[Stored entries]
------------------------------------------------
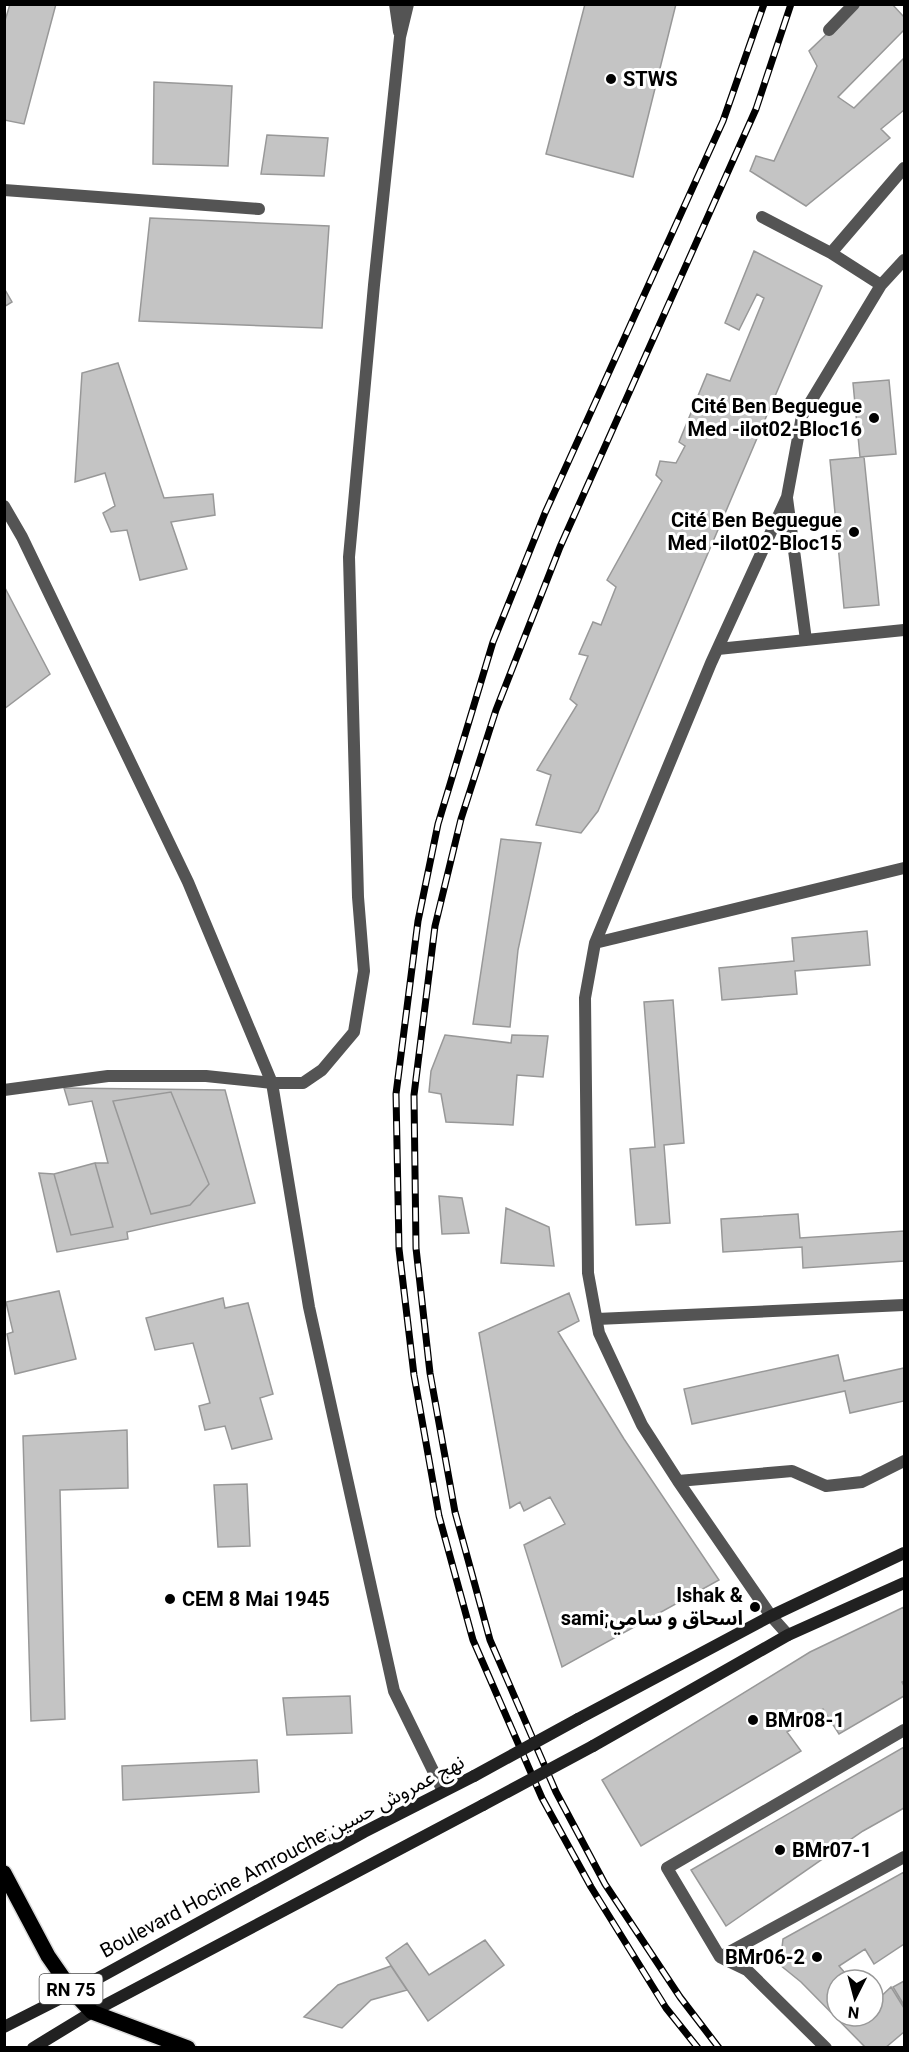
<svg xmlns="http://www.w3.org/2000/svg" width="909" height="2052" font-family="Roboto,'Noto Sans Arabic',sans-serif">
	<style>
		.building { fill: #c4c4c4; stroke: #989898; stroke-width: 1.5 }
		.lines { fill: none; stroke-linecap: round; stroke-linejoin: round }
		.primary-casing { stroke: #dbdbdb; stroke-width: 18 }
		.minor { stroke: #545454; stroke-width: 12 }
		.secondary { stroke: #212121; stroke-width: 12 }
		.primary { stroke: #000; stroke-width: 15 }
		.rail-casing { stroke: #000; stroke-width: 7 }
		.rail { stroke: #fff; stroke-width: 4.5; stroke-dasharray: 14; stroke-linecap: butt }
		.secondary-bridge { stroke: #212121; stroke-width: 12 }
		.poi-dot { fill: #000; stroke: #fff; stroke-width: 2 }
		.labels { text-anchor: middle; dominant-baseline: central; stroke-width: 6; stroke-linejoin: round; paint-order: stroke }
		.shield { fill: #fff; stroke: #4c4c4c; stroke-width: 1.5 }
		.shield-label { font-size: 18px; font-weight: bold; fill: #000 }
		.poi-label { font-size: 20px; font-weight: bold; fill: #000; stroke: #fff; text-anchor: start }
		.street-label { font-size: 20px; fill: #000; stroke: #fff }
	</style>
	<rect width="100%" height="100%" fill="#fff"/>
	<!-- building -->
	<path class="building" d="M 10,4 L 56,4 L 24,124 L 4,120 L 4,24 Z
		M 585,4 L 676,4 L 633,177 L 546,154 Z
		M 858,4 L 892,4 L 904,17 L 904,30 L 838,97 L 854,108 L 904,58 L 904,110 L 881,129 L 890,138 L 806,206 L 750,171 L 756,156 L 774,161 L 817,66 L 809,51 Z
		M 154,82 L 232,86 L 228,166 L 153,164 Z
		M 267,135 L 328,138 L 324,176 L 261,174 Z
		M 150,218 L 329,226 L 322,328 L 139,321 Z
		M 754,251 L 822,286 L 598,811 L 581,833 L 536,825 L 551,775 L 537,770 L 577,705 L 570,699 L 588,656 L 579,654 L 593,622 L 601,625 L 616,587 L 607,580 L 662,481 L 656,475 L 660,461 L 676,463 L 685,446 L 679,442 L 707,374 L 730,381 L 764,298 L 757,294 L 739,330 L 725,323 Z
		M 4,288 L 12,302 L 4,307 Z
		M 118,363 L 164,498 L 213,494 L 215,515 L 171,522 L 187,569 L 140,580 L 127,530 L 111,532 L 103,513 L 115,506 L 105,473 L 75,482 L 82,373 Z
		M 889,380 L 896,454 L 860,457 L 853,383 Z
		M 864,457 L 879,605 L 844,608 L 830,460 Z
		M 4,586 L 50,674 L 4,709 Z
		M 501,839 L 541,843 L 518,950 L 510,1027 L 473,1024 Z
		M 867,931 L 870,965 L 795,971 L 797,994 L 722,1000 L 719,968 L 794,961 L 792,938 Z
		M 673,1000 L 684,1143 L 664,1145 L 670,1223 L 636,1225 L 630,1149 L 655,1147 L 644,1002 Z
		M 445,1035 L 511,1043 L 512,1035 L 548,1036 L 543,1077 L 517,1075 L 513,1125 L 446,1122 L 441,1094 L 429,1092 L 431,1071 Z
		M 64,1088 L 225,1090 L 255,1203 L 127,1232 L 128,1239 L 57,1252 L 39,1173 L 54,1174 L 95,1163 L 108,1163 L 92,1101 L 69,1105 Z
		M 171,1092 L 209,1184 L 190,1205 L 151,1214 L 113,1101 Z
		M 95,1163 L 113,1227 L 71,1235 L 54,1174 Z
		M 439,1196 L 462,1198 L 469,1233 L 442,1234 Z
		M 506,1208 L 549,1227 L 554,1266 L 501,1263 Z
		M 798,1214 L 800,1238 L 904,1231 L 904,1261 L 803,1268 L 802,1247 L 723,1252 L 721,1219 Z
		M 59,1291 L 76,1359 L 15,1374 L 7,1334 L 13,1332 L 6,1302 Z
		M 569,1293 L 579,1321 L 558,1332 L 624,1439 L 719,1580 L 562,1667 L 524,1545 L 565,1524 L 550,1497 L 524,1511 L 520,1502 L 510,1508 L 479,1333 Z
		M 223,1298 L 225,1308 L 248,1303 L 273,1394 L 260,1398 L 272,1439 L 232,1449 L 225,1426 L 205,1430 L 199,1406 L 210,1403 L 193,1343 L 155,1350 L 146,1318 Z
		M 838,1355 L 844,1381 L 904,1368 L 904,1401 L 850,1413 L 845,1391 L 692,1424 L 684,1389 Z
		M 127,1430 L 128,1488 L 60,1490 L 65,1719 L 31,1721 L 23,1436 Z
		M 247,1484 L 250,1546 L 218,1547 L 214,1485 Z
		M 904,1607 L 904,1681 L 902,1682 L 904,1686 L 904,1696 L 839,1734 L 823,1709 L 787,1732 L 801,1751 L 641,1846 L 602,1780 L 810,1652 Z
		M 350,1696 L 352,1733 L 287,1735 L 283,1698 Z
		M 904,1747 L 904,1808 L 863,1831 L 726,1926 L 691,1870 Z
		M 257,1760 L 259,1792 L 123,1800 L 122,1766 Z
		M 904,1872 L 904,1944 L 874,1964 L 865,1949 L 839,1966 L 851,1980 L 837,1980 L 837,2016 L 873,2016 L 873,2004 L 891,1987 L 904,2008 L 904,2032 L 885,2048 L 866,2048 L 801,1982 L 780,1965 L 783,1939 Z
		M 485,1940 L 504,1965 L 428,2021 L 386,1958 L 407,1943 L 429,1975 Z
		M 391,1966 L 407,1990 L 371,2000 L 342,2028 L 304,2017 L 338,1985 Z
		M 904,1981 L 904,2005 L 893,1987 Z"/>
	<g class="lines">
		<!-- primary casing -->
		<g class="primary-casing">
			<path id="primary" d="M 4,1873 L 48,1956 L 73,1992 L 92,2012 L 188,2048"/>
		</g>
		<!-- minor -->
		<path class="minor" d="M 395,4 L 399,32
			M 829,30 L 854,4
			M 4,190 L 259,209
			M 762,217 L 831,253 L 881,285
			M 831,253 L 904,168
			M 787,498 L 806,640
			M 4,506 L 22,537 L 188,882 L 272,1083 L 309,1307 L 394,1691 L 443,1791
			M 718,649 L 904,630
			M 595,943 L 904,868
			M 4,1090 L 108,1076 L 206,1076 L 272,1083 L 303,1083 L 322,1070 L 354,1032 L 364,971 L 358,897 L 349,557 L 374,285 L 400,37 L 408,4
			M 597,1319 L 904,1305
			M 678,1481 L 792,1471 L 826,1486 L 862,1482 L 904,1461
			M 788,1635 L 771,1616 L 678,1481 L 642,1425 L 599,1333 L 588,1273 L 585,998 L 595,943 L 711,663 L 787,497 L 802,416 L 881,285 L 904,260
			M 720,1957 L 904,1857
			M 826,2048 L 747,1970 L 720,1957 L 667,1868 L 904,1730"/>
		<!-- secondary -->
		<path class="secondary" d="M 578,1719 L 771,1616 L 904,1553
			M 593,1746 L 788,1635 L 904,1583
			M 4,2027 L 73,1992 L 364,1832 L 474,1776
			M 33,2048 L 92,2012 L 483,1805"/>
		<!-- primary -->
		<use href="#primary" class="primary"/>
		<!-- rail casing -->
		<g class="rail-casing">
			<path id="rail" d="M 698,2048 L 666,2008 L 591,1887 L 542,1798 L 473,1640 L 439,1516 L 414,1375 L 399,1249 L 396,1094 L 418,921 L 438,824 L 493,642 L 545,513 L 723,121 L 764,4
				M 719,2048 L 680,1997 L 605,1884 L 556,1792 L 490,1640 L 455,1512 L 430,1373 L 416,1248 L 414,1095 L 435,926 L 461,819 L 496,710 L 560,547 L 756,109 L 791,4"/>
		</g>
		<!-- rail -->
		<use href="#rail" class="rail"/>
		<!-- secondary-bridge -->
		<path class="secondary-bridge" d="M 474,1776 L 578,1719
			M 483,1805 L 593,1746"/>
	</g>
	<!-- markers -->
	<g class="poi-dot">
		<circle cx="611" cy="79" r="6"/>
		<circle cx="874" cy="418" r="6"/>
		<circle cx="854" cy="532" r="6"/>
		<circle cx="170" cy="1599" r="6"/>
		<circle cx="755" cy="1607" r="6"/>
		<circle cx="753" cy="1720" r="6"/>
		<circle cx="780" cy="1850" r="6"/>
		<circle cx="817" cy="1957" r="6"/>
	</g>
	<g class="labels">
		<!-- shield labels -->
		<rect class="shield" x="39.5" y="1974" width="63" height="30" rx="4.5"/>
		<g class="shield-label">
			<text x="71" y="1989">RN 75</text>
		</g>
		<!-- poi labels -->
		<g class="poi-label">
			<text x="623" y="79">STWS</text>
			<text x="862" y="406" text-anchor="end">Cité Ben Beguegue<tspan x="862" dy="23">Med -ilot02-Bloc16</tspan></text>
			<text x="842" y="520" text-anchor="end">Cité Ben Beguegue<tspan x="842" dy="23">Med -ilot02-Bloc15</tspan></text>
			<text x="743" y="1595" text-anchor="end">Ishak &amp;<tspan x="743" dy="23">sami;اسحاق و سامي</tspan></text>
			<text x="182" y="1599">CEM 8 Mai 1945</text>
			<text x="765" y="1720">BMr08-1</text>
			<text x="792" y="1850">BMr07-1</text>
			<text x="805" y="1957" text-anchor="end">BMr06-2</text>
		</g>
		<!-- street labels -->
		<g class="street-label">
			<text transform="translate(282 1856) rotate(-28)">Boulevard Hocine Amrouche;نهج عمروش حسين</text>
		</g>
	</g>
	<!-- border -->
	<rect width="909" height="2052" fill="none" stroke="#000000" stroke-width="12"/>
	<!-- north arrow -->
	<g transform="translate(855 1998) rotate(186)"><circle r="28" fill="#ffffff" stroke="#999999" stroke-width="1.5"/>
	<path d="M0-4.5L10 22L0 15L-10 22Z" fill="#000000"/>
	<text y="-9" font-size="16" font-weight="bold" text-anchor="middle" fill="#000000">N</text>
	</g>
</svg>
------------------------------------------------
Whenever the word "lines" appears in a line above, copy that line.

		.lines { fill: none; stroke-linecap: round; stroke-linejoin: round }
	<g class="lines">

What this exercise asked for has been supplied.